South Africa has descended into its worst political quagmire since the removal of President Thabo Mbeki eight years ago. His successor, Jacob Zuma, is facing growing calls for his resignation after the Constitutional Court ruled that he had failed to uphold the constitution. Since 2011, Zuma, who turned 74 this month, has been embroiled in a messy uproar over the use of public funds for his sprawling private home in Nkandla, in northern KwaZulu-Natal.
The debacle culminated in a scathing ruling in late March by the highest court in the land, which censured Zuma, his administration and the National Assembly for their failure to implement the prescripts of a report on the Nkandla saga by the Office of the Public Protector. “State resources belong to the public, as does State power,” Chief Justice Mogoeng Mogoeng said in his judgment. “The repositories of these resources and power are to use them, on behalf and for the benefit of the public.”

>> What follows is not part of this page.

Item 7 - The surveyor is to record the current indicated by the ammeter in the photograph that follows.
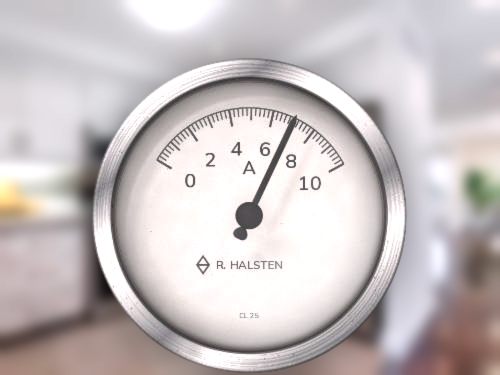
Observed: 7 A
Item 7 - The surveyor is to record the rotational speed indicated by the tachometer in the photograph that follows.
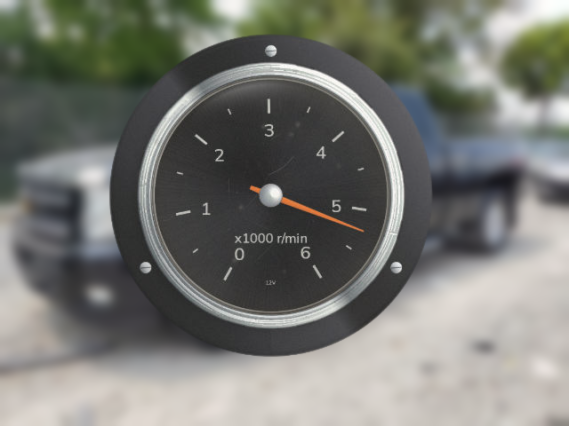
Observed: 5250 rpm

While the judgment was welcomed as a reaffirmation of South Africa’s constitutional order, it also laid bare Zuma’s poor leadership. Even heroes of the anti-apartheid struggle like Ahmed Kathrada, who was jailed on Robben Island with Nelson Mandela, have added their voices to the growing calls for Zuma to go. Unsurprisingly, the opposition parties have seized on the opportunity to mobilize South Africans to demand stern action from the ruling African National Congress (ANC).

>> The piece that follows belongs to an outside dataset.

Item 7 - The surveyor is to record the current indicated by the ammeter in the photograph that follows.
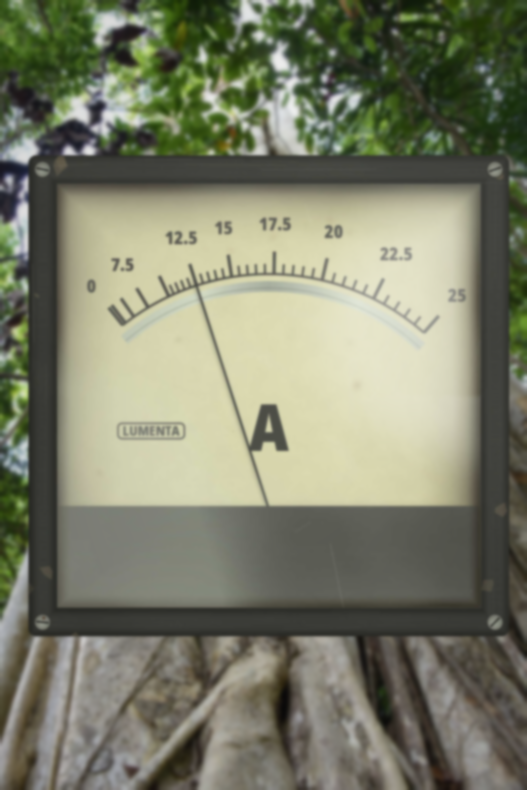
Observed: 12.5 A
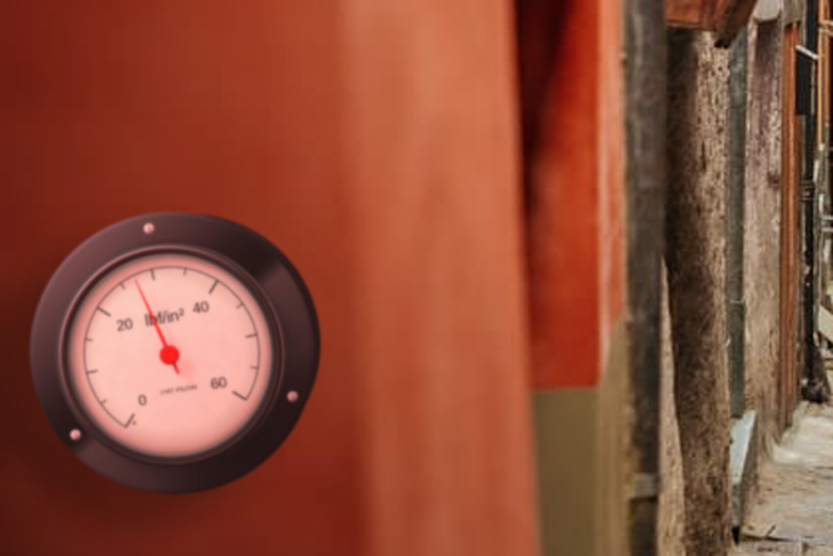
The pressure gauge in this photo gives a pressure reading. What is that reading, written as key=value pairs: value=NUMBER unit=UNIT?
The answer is value=27.5 unit=psi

But the party has until now proven reluctant to oust Zuma, who is also its president. ANC Secretary-General Gwede Mantashe said that Zuma’s removal would “tear the ANC apart” and play into the hands of the party’s opponents.“The opposition does not represent the wider society or the country,” he told reporters following one of the many hastily convened meetings of the ANC’s top leadership.
But aside from the Nkandla debacle, Zuma’s woes have also been fueled by his cozy friendship with the Guptas, a family that emigrated from India more than 20 years ago and has built a multibillion-rand business empire in South Africa. Zuma’s critics say that the Guptas’ business dealings have been aided by the fact that his son is a business partner of the Gupta family. In February, the militant Economic Freedom Fighters demanded that the family leave South Africa because of allegations that they had interfered in the appointment of cabinet ministers.

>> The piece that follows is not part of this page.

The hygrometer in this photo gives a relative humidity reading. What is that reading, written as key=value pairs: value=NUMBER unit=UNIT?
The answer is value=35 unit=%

In a shocking disclosure that month, Deputy Finance Minister Mcebisi Jonas stated that the Guptas had offered him the position of his boss, Nhlanhla Nene, who had been fired by Zuma on December 9, 2015, sparking a slide in the rand and concerns about South Africa’s fiscal outlook. The EFF’s demand now appears to have been heeded. According to recent reports, two of the family’s key business figures quietly left South Africa for Dubai a few weeks ago with “a mountain of luggage.” By that time, the Gupta family had lost KPMG as its auditors, and two local banks had severed ties with its businesses, as public anger over their dealings escalated. KPMG cited increased risk as its reason for walking away.
The ruling by the Constitutional Court added yet more trouble for Zuma. He had tried to replace Nene with an unknown ANC parliamentary backbencher, but reversed the decision four days later, opting instead to reappoint Pravin Gordhan as finance minister. That was after domestic markets had gone into a tailspin, wiping more than R200 billion off the market value of South African financial assets.
Since the December debacle, it has been increasingly clear that Zuma’s grip on power was becoming tenuous. He is now fighting for survival, while different factions within the ANC are said to be bickering over what course to take in the wake of the damning ruling by the Constitutional Court. There is now also a vocal #ZumaMustFall campaign on social media.
Analysts say that the ANC would be committing political suicide if it ignores the calls for Zuma to go, as the electorate might see this inaction as a sign that the party puts its own interests before those of the country. On the other hand, getting rid of Zuma would be seen as handing a victory over to the opposition in an election year, as municipal elections are scheduled to take place on August 3. But whatever the ANC decides to do with Zuma, the party will want to contain the fallout as much as possible, according to analysts.
On April 1, instead of tendering his resignation, Zuma gave a televised address to South Africans in which he merely apologized for the “confusion and frustration” caused by the Nkandla affair. In recent days, a group of leading civil society leaders, including ANC stalwarts, launched a nationwide campaign to demand Zuma’s removal. Former finance minister Trevor Manuel has also called on Zuma to step aside.
A union representing the members of the South African National Defence Force made a surprising call for Zuma to go, saying that he was no longer fit to be the commander in chief. That prompted a stern rebuke from Defence Minister Nosiviwe Mapisa-Nqakula, who said that a coup would not be allowed in South Africa. She said that there needed to be a “political solution” to the Zuma issue.
Meanwhile, a motion introduced by the opposition Democratic Alliance to impeach Zuma was resoundingly defeated a few weeks ago, when ANC parliamentarians voted it down. But this prompted criticism that the party did not care about the mounting problems with Zuma’s leadership, including his breach of his constitutional obligations.
Analysts have noted that the ANC will possibly do all it can to avoid ousting another president so soon after the removal of Mbeki, who was accused by sections of the ANC of conspiring against Zuma, then his deputy, to prevent him from becoming president. So, until there is clarity on how Zuma or the ANC will justify his stay in office, there is likely to be heightened anxiety among investors, businesses, and society at large. Some of this anxiety has already resulted in a slide in confidence. There are even marches planned to press the ANC to act against Zuma.
There is also a real concern that politics might stand in the way of efforts to stave off a downgrade of South Africa’s sovereign credit rating to “junk status” in June. Any spillover from these political problems will affect financial markets, so the ANC will be trying to navigate the political thickets as it plans for a future with or without Zuma.
“A carefully managed ‘Zumxit’ announcement is on the way, in our view,” said Peter Attard Montalto, emerging markets economist at Nomura. “Our baseline is that this may be announced after the local elections, in September or October, but actual exit may be later.”
Montalto noted that Zuma was not entirely weakened. “He still has access to captured institutions [like the state security services], the levers of state, the presidential prerogatives, and powers, as well as patronage networks, etc. We do not agree with the views expressed in some quarters that he is running out of patronage to dole out.”
Regarding the rating outlook, he said, “The manner of exit is key: a long managed exit through to January 2018 would allow downgrades to proceed, whereas an immediate exit could pause downgrades until next year. All this, of course, could be swayed by more negative macro and fiscal outcomes.”
All told, a beating in the upcoming local elections would hasten Zuma’s exit, as the ANC looks to open a new chapter in the run-up to its 2017 elective conference and the next general election. The elections will show the extent of the damage done by Zuma to the ANC. At least that much is certain.